Ueber die neueren, von Chanter gemachten Verbesserungen
an den Locomotivkesseln, zur Heizung derselben mit Steinkohlen statt mit
Kohks.
Aus dem Mechanics' Magazine. No. 822.
Mit Abbildungen auf Tab.
V.
Chanter's Verbesserungen an den Locomotivkesseln.
Die in allen englischen Eisenbahnbills enthaltene Klausel, daß der Locomotivenbetrieb
keinen Rauch veranlassen darf, machte, da man bisher noch nicht im Stande war,
Steinkohlen ohne Rauchentwikelung zu verbrennen, die Heizung der Locomotivkessel mit
Kohks unvermeidlich. Der hohe Preis der Kohks, welcher hauptsächlich dadurch bedingt
ist, daß man aus der beim Betriebe der Kohksöfen aufgewendeten Hize keinen
hinreichenden Nuzen zu ziehen weiß, regte schon vielfach das Streben nach einem Ofen
an, in welchem Steinkohle ohne Rauchentwikelung verbrannt werden könnte, d.h. in
welchem nicht bloß die Masse der Steinkohlen, sondern auch alle bei dem
Verbrennungsprocesse entwikelten ruß- und gasartigen Substanzen so verbrannt
würden, daß bei dem Schornsteine nur unsichtbare heiße Luft und Dünste
entweichen. Zu dem glüklichsten Resultate bei diesem Streben, ja zu einer Lösung der
Aufgabe scheint Hr. Chanter
gelangt zu seyn.
Schon vor einigen Jahren gelang es den HHrn. Chanter und Comp., an den stehenden
Dampfmaschinen den Rauch beinahe vollkommen zu verzehren, wie dieß viele der von
ihnen eingerichteten Kessel, welche dermalen in England arbeiten, beweisen. Allein
das System, welches sich an den stehenden Dampfmaschinen so vortheilhaft bewährte,
zeigte sich unter den an den Locomotiven Statt findenden Umständen gänzlich
unanwendbar. Die Grundzüge, welche Hr. Chanter an allen von ihm angegebenen Kesselmodificationen
beibehielt, sind: 1) die Stellung der Roststangen unter einem Winkel, welcher sich
von dem Ofenthürchen aus nach Abwärts zu erstrekt. 2) eine solche Neigung oder
Senkung des Kesselbodens, daß er eine mit den Roststangen parallele Fläche bildet.
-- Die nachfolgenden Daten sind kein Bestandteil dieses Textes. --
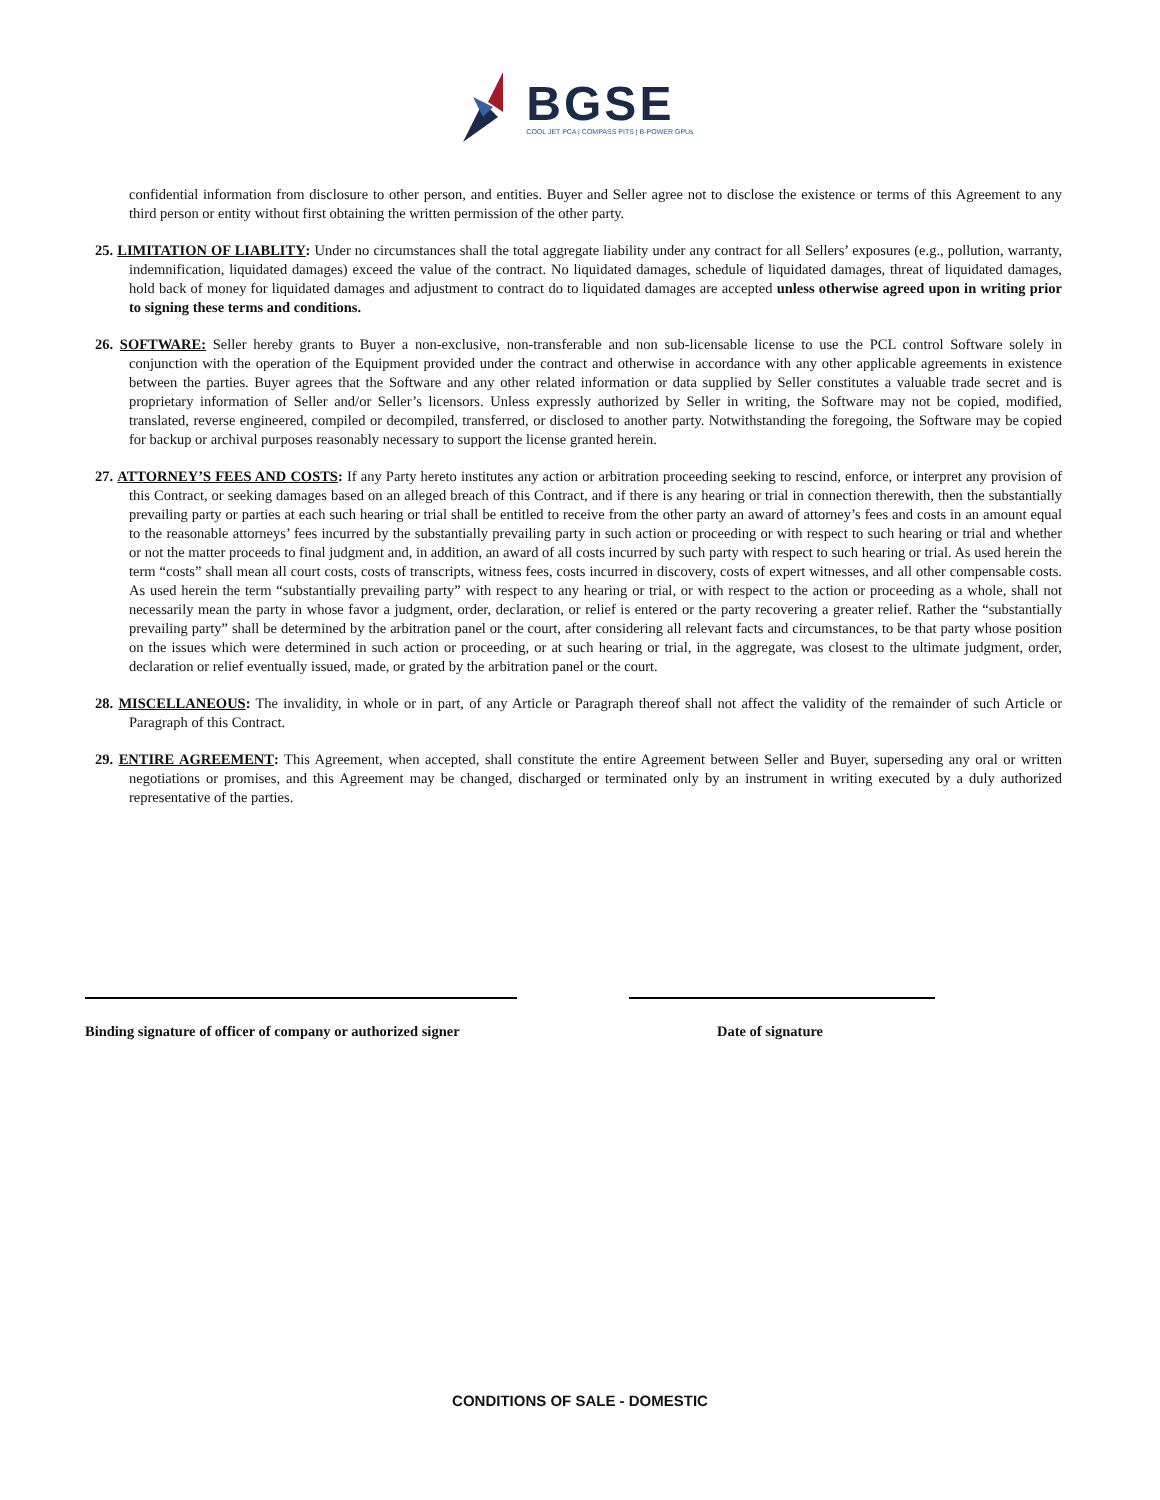BGSE
COOL JET PCA | COMPASS PITS | B-POWER GPUs
confidential information from disclosure to other person, and entities. Buyer and Seller agree not to disclose the existence or terms of this Agreement to any third person or entity without first obtaining the written permission of the other party.
25. LIMITATION OF LIABLITY: Under no circumstances shall the total aggregate liability under any contract for all Sellers’ exposures (e.g., pollution, warranty, indemnification, liquidated damages) exceed the value of the contract. No liquidated damages, schedule of liquidated damages, threat of liquidated damages, hold back of money for liquidated damages and adjustment to contract do to liquidated damages are accepted unless otherwise agreed upon in writing prior to signing these terms and conditions.
26. SOFTWARE: Seller hereby grants to Buyer a non-exclusive, non-transferable and non sub-licensable license to use the PCL control Software solely in conjunction with the operation of the Equipment provided under the contract and otherwise in accordance with any other applicable agreements in existence between the parties. Buyer agrees that the Software and any other related information or data supplied by Seller constitutes a valuable trade secret and is proprietary information of Seller and/or Seller’s licensors. Unless expressly authorized by Seller in writing, the Software may not be copied, modified, translated, reverse engineered, compiled or decompiled, transferred, or disclosed to another party. Notwithstanding the foregoing, the Software may be copied for backup or archival purposes reasonably necessary to support the license granted herein.
27. ATTORNEY’S FEES AND COSTS: If any Party hereto institutes any action or arbitration proceeding seeking to rescind, enforce, or interpret any provision of this Contract, or seeking damages based on an alleged breach of this Contract, and if there is any hearing or trial in connection therewith, then the substantially prevailing party or parties at each such hearing or trial shall be entitled to receive from the other party an award of attorney’s fees and costs in an amount equal to the reasonable attorneys’ fees incurred by the substantially prevailing party in such action or proceeding or with respect to such hearing or trial and whether or not the matter proceeds to final judgment and, in addition, an award of all costs incurred by such party with respect to such hearing or trial. As used herein the term “costs” shall mean all court costs, costs of transcripts, witness fees, costs incurred in discovery, costs of expert witnesses, and all other compensable costs. As used herein the term “substantially prevailing party” with respect to any hearing or trial, or with respect to the action or proceeding as a whole, shall not necessarily mean the party in whose favor a judgment, order, declaration, or relief is entered or the party recovering a greater relief. Rather the “substantially prevailing party” shall be determined by the arbitration panel or the court, after considering all relevant facts and circumstances, to be that party whose position on the issues which were determined in such action or proceeding, or at such hearing or trial, in the aggregate, was closest to the ultimate judgment, order, declaration or relief eventually issued, made, or grated by the arbitration panel or the court.
28. MISCELLANEOUS: The invalidity, in whole or in part, of any Article or Paragraph thereof shall not affect the validity of the remainder of such Article or Paragraph of this Contract.
29. ENTIRE AGREEMENT: This Agreement, when accepted, shall constitute the entire Agreement between Seller and Buyer, superseding any oral or written negotiations or promises, and this Agreement may be changed, discharged or terminated only by an instrument in writing executed by a duly authorized representative of the parties.
Binding signature of officer of company or authorized signer Date of signature
CONDITIONS OF SALE - DOMESTIC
Wenn bei dieser Einrichtung der Ofen in voller Thätigkeit ist, so wird sich auf dem
Roste eine in verschiedenen Stadien der Verbrennung begriffene Schichte
Brennmaterial befinden; d.h. das Brennmaterial am Grunde der Schrägfläche wird aus
hellroth glühenden Kohks bestehen, während sich aus der obersten Schichte der frisch
eingetragenen Steinkohlen dichter schwarzer Rauch entwikelt, welcher durch den Boden
des Kessels so zurükgeworfen wird, daß er durch die rothglühenden Kohks streichen
muß und dabei verbrannt wird. In dem Maaße, als die ausgebrannten Kohks durch den
Rost fallen, rükt die Masse des darüber liegenden unverbrannten Brennmateriales in
Folge der schrägen Stellung der Roststangen herab, während der Heizer von Oben
fortwährend frische Steinkohlen nachträgt. Hr. Witty gab, wenn wir nicht irren, zuerst die Idee
dieser Methode an, welche sich an den stehenden Maschinen so trefflich bewährte, und
deren hohe Vervollkommnung wir Hrn. Chanter verdanken.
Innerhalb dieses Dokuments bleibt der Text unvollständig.